Trojan-based attacks are likely to take over from email phishing in the US and Europe as Trojans become more sophisticated and harder to stop. So says a new report from the Information Security Forum (ISF). It also warns of increasing use of ‘moles’ placed in organisations to gain access to high-value competitors. The rapid development of phishing by organised criminals is reflected in a survey of ISF members that indicates more than a third having been affected by phishing attacks. Indeed, over 30% of these have experienced more than 20 attacks. The ISF report provides a five-point strategy to tackle the threat. However, it also says that while two- or three-factor authentication is a strong preventative measure, savings from fraud alone do not currently justify expenditure. Organisations should consider other factors such as damage to their reputations, regulatory intervention or loss of competitive advantage. Significantly, the report also points to better education of customers about phishing and identity theft as being a more immediate requirement.

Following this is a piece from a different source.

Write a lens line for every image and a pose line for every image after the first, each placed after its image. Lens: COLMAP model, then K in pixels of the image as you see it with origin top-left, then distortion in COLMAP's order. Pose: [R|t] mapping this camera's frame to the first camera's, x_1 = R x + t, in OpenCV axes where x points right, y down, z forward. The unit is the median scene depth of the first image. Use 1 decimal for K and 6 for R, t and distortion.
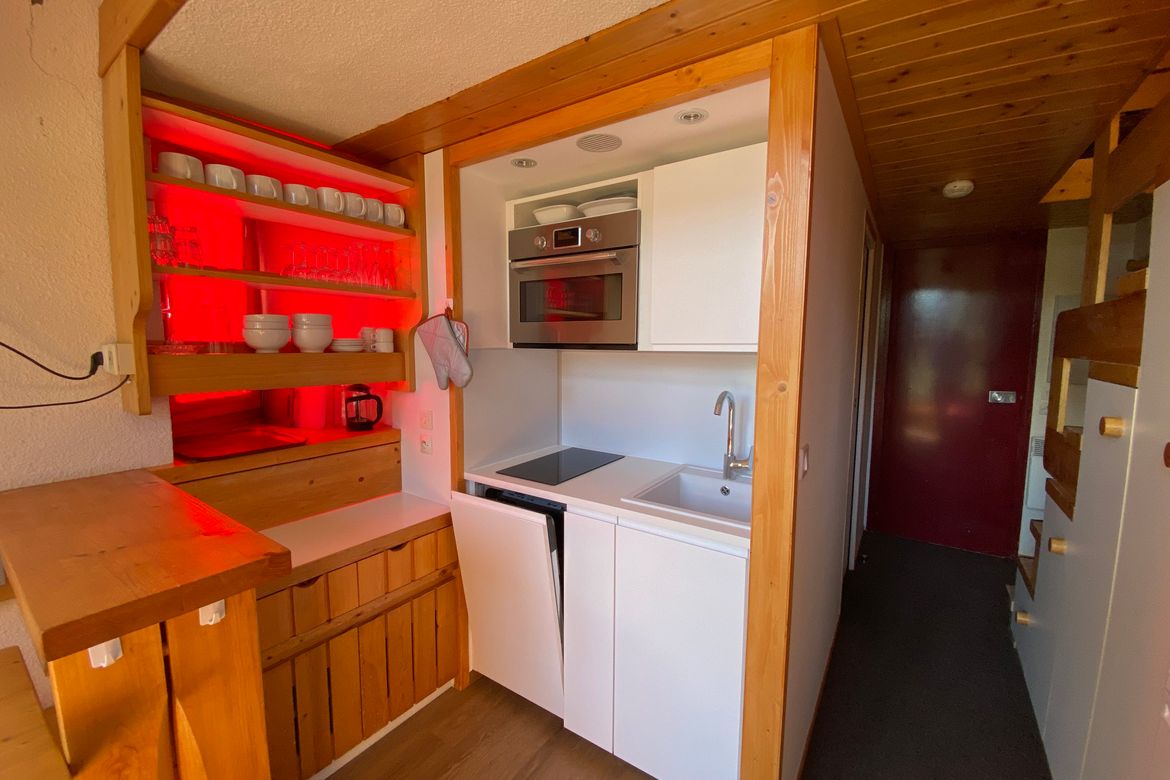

This should be supported by a strong anti-phishing policy, continuous Internet monitoring to identify phishing activity and brand misuse, and better internal protection. In particular, with criminal gangs planting and grooming company ‘moles’, the need to secure customer databases from internal attack is becoming increasingly important. “Improving user awareness of Internet risks is key to fighting online fraud, but in a manner that does not risk losing customer-confidence in ecommerce and online banking,” says Andrew Wilson of the Information Security Forum.